JERRY #1

Review


The Portable February by David Berman

by Dawn Marie Knopf

After disbanding the band, Silver Jews, in January of 2009, David Berman said he would go into muckraking. Commercialism or industry surely rules in The Portable February, where Berman’s illustrated billboards announce the upcoming offerings along the highway: “PSYCHIATRY” and “SWANS.” As an artist who straddles songwriting, poetry, and visual art, Berman could very well be cursed by what he mentions in a Dusted interview: “Commercial History pushes the uncategorical out of the way.” 

In The Portable February, his new book of illustrations, Berman continues to put pressure on the “uncategorical.”  Much like John Ashbery’s far-flung connections, The Portable February fixes on dreams, perception, and thought, but the book also daringly disturbs the relationship between the symbol and referent.  One symbol in particular stands out in the pages of the book, for both its power and controversy: the swastika.  

In one of the least terrible of Nazi atrocities, the Third Reich hijacked and misappropriated the sacred symbol of the swastika, altering it forever. The word “swastika,” itself, which roughly means “good luck charm” in Sanskrit, could only be interpreted as a benevolent, auspicious symbol dating all the way back to the Neolithic Era, especially for past and present Hindus, Buddhists, and some Native American Tribes. Berman bravely uses the swastika for his own means. Among Berman’s self-labeled “rude little drawings,” a butterfly proudly displays a swastika on her wing while one caterpillar reassures the other, “Don’t worry, it’s just a phase.”  Another swastika is composed entirely of acoustic guitars. 

If anything, Berman recognizes the unalterable importance of a symbol in context. Once a lucky charm, the swastika now reminds many of the Third Reich’s brutal history. Perhaps putting the swastika in primitive and darkly humorous contexts, Berman reclaims or lessens the destructive power of the symbol. By its placement, the swastika acts against the Nazi forces in the book. Berman gives his audience the opportunity to point and laugh at Nazi antagonism. 

No stranger to inevitable failures in representation, Berman describes a book as “ineffective / like a watercolor of a fire engine / or a statue of the fastest man alive” in his first collection of poems, Actual Air (Open City, 1999). Berman writes: “Souvenirs only reminded you of buying them.”  In Berman’s work, the souvenirs do not remind us of our visit; they only remind us of the commercial-focused world, where genuine memories cannot be bought and sold.  

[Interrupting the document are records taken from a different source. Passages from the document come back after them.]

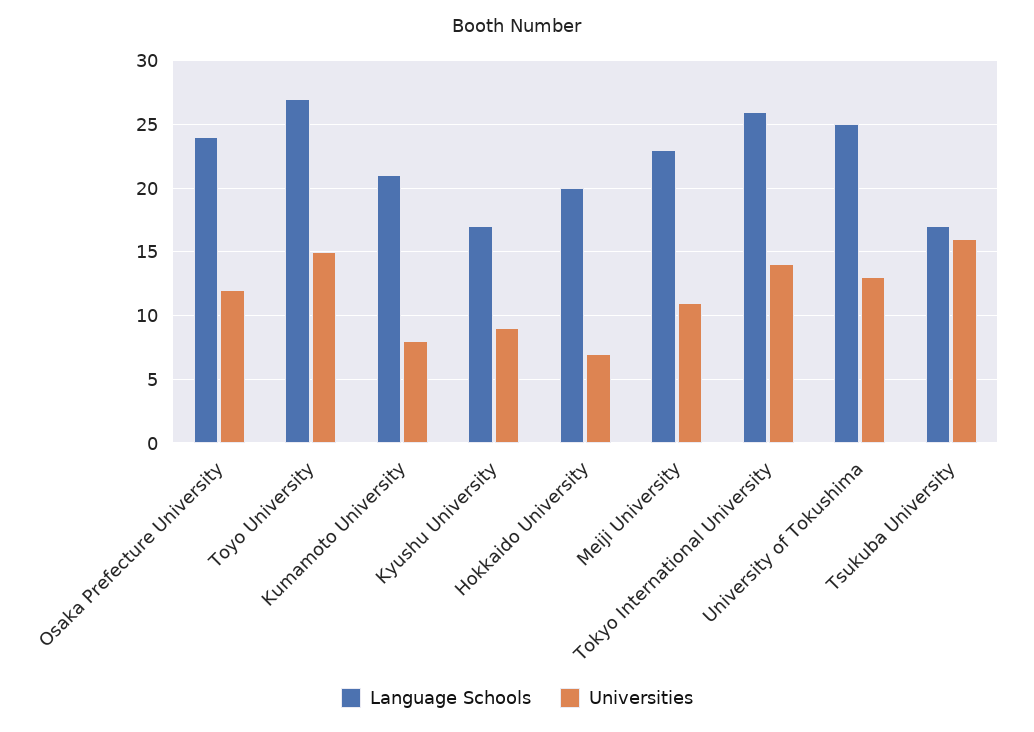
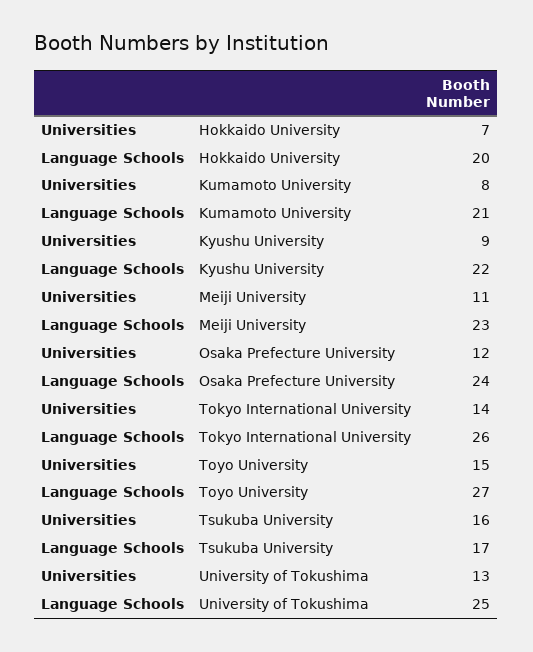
  {
    "Language Schools": {
      "Osaka Prefecture University": 24,
      "Toyo University": 27,
      "Kumamoto University": 21,
-     "Kyushu University": 17,
+     "Kyushu University": 22,
      "Hokkaido University": 20,
      "Meiji University": 23,
      "Tokyo International University": 26,
      "University of Tokushima": 25,
      "Tsukuba University": 17
    },
    "Universities": {
      "Osaka Prefecture University": 12,
      "Toyo University": 15,
      "Kumamoto University": 8,
      "Kyushu University": 9,
      "Hokkaido University": 7,
      "Meiji University": 11,
      "Tokyo International University": 14,
      "University of Tokushima": 13,
      "Tsukuba University": 16
    }
  }

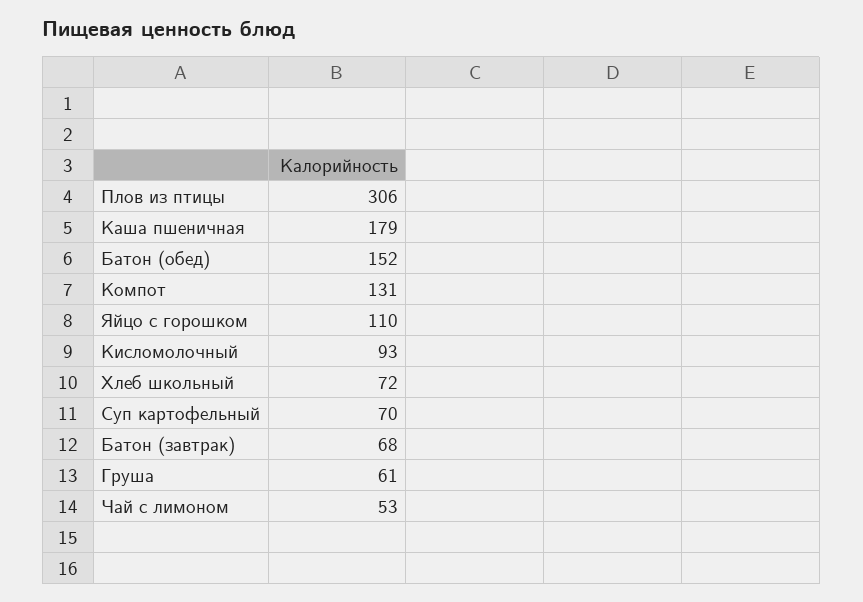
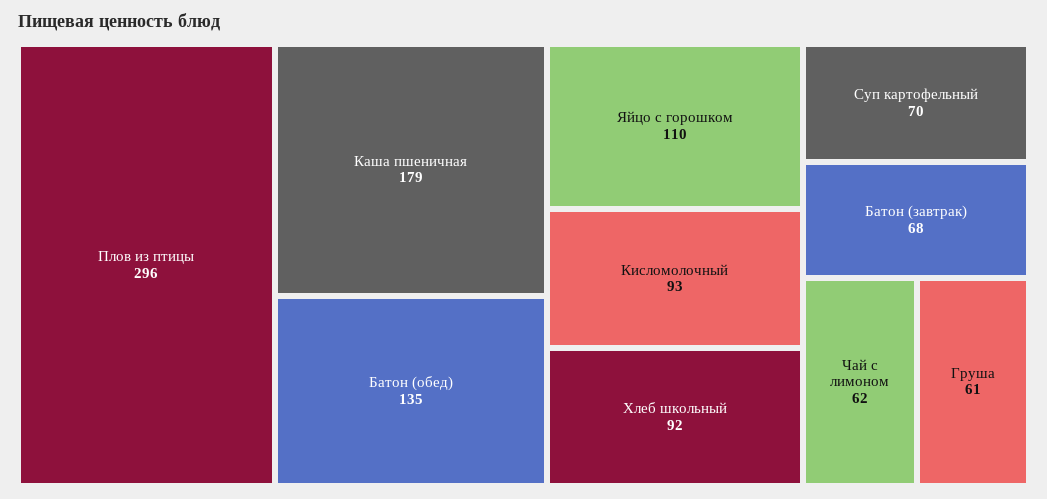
  {
-   "Плов из птицы": 306,
+   "Плов из птицы": 296,
    "Каша пшеничная": 179,
-   "Батон (обед)": 152,
+   "Батон (обед)": 135,
-   "Компот": 131,
    "Яйцо с горошком": 110,
    "Кисломолочный": 93,
-   "Хлеб школьный": 72,
+   "Хлеб школьный": 92,
    "Суп картофельный": 70,
    "Батон (завтрак)": 68,
    "Груша": 61,
-   "Чай с лимоном": 53
+   "Чай с лимоном": 62
  }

This awareness of misrepresentation does not stop Berman from making giant metaphoric leaps. Perhaps not as solipsistic as some of John Ashbery’s poetry, Berman’s poetry contains those occasional electrified arcs for which Ashbery is both criticized and celebrated. His poetry stands next to Ashbery’s as a less opaque younger brother, though Berman is best in The Portable February when the illustrations are only part of the joke, not fully realized, as if we entered the conversation right at the punch line. The captions sometimes appear as confident staccato statements. 

Despite the simmering humor, the book does not shy away from difficult subjects. Personified versions of death, the soul, fantasy, conflict, and decay populate the pages.  Berman refigures contexts to allow for easy examination, making the settings unobtrusive and comically distant. Death, a rudimentary ghost, sits in a chair staring off into space, as if unemployed and bored in his living room. The caption reads: “Death just sitting around with no one to kill.” 

One of the most successful illustrations, “Spring Break Hitlers,” debuted at "Lots of Things Like This," a caption-art show organized by Dave Eggers in 2008.  Berman's work appeared alongside Henry Darger, Kenneth Koch, Leonard Cohen, and others, placing this artist in sympathetic company. “Spring Break Hitlers” depicts two figures standing on a dock, one figure holding a can of soda or something more devilish, yelling at the top of his lungs, at once adolescent and startling.

Both antagonism and innocence lurk throughout The Portable February. Greeting cards wish the recipient to PLEASE GO TO HELL and one poor apparently blind character unwittingly holds a beautiful woman on one arm and a Nazi-insect on the other. The book, with its sometimes-amateurish styling, is a fascinating and surprisingly complex addition to his other work. Let’s hope that if “commercial history” can push the “uncategorical” out of the way, Berman is an exception.